Il offre deux avantages essentiels par rapport aux modes de paiements actuels : permettre aux consommateurs d’un service de l’utiliser et de le payer sans devoir transporter avec eux tous les moyens de paiement ou supports associés et, éventuellement, leur proposer le prix le plus juste par rapport à leur consommation réelle du dit service.

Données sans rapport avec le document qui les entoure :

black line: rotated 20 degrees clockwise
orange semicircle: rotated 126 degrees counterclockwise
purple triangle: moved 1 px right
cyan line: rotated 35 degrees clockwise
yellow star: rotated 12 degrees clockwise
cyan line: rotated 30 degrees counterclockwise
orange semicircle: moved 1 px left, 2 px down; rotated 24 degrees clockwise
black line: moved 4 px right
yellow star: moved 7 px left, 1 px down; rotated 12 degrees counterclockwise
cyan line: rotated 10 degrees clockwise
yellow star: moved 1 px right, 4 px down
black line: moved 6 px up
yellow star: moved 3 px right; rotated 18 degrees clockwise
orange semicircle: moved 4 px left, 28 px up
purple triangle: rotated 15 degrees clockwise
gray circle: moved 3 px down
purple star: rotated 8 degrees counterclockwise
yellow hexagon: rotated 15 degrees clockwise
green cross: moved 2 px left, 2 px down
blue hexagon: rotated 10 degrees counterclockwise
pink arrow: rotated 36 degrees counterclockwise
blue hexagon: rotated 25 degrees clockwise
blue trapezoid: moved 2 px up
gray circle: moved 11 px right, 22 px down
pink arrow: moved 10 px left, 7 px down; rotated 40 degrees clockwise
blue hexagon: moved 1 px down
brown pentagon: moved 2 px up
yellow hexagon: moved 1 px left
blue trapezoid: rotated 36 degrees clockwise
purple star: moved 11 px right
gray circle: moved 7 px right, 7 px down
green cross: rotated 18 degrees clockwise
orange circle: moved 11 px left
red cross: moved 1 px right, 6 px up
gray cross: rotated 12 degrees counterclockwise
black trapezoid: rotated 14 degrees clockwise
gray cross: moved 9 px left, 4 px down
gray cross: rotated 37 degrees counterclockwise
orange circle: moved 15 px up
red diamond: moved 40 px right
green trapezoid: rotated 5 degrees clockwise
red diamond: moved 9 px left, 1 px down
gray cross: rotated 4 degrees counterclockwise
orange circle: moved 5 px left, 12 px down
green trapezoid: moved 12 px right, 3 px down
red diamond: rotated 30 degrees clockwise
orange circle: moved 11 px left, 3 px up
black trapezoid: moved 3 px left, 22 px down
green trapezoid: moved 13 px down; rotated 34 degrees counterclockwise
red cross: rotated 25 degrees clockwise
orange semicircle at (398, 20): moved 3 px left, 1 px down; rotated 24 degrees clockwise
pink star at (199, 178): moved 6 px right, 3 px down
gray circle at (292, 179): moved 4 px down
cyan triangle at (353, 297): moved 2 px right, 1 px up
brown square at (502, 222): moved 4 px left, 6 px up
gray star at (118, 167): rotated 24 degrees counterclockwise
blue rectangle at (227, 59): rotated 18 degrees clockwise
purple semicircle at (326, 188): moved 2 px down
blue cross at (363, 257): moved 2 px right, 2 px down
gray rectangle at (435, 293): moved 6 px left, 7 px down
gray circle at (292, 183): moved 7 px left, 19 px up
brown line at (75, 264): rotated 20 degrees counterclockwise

Un premier succès dans le réseau de transport de Londres

En septembre 2014, le réseau de transport public de Londres (TfL) a mis en place l’Open Payment dans tout son réseau (métro, bus, tramways, etc.), permettant ainsi aux usagers d’utiliser leur carte bancaire ou mobile compatible NFC pour payer leur trajet. Le succès a été immédiat : plus d’un million de paiements sans contact ont été enregistrés au cours de la première semaine, 50% de toutes les transactions sans contact au Royaume-Uni en décembre 2014 ont été réalisées sur le réseau TfL. Aujourd’hui, on estime qu’un milliard de voyages sur le réseau TfL seront effectués en 2019 en utilisant le paiement sans contact. Depuis juin 2018, plus de voyages sont effectués en paiement sans contact qu’avec l’Oyster Card (équivalent du Pass Navigo).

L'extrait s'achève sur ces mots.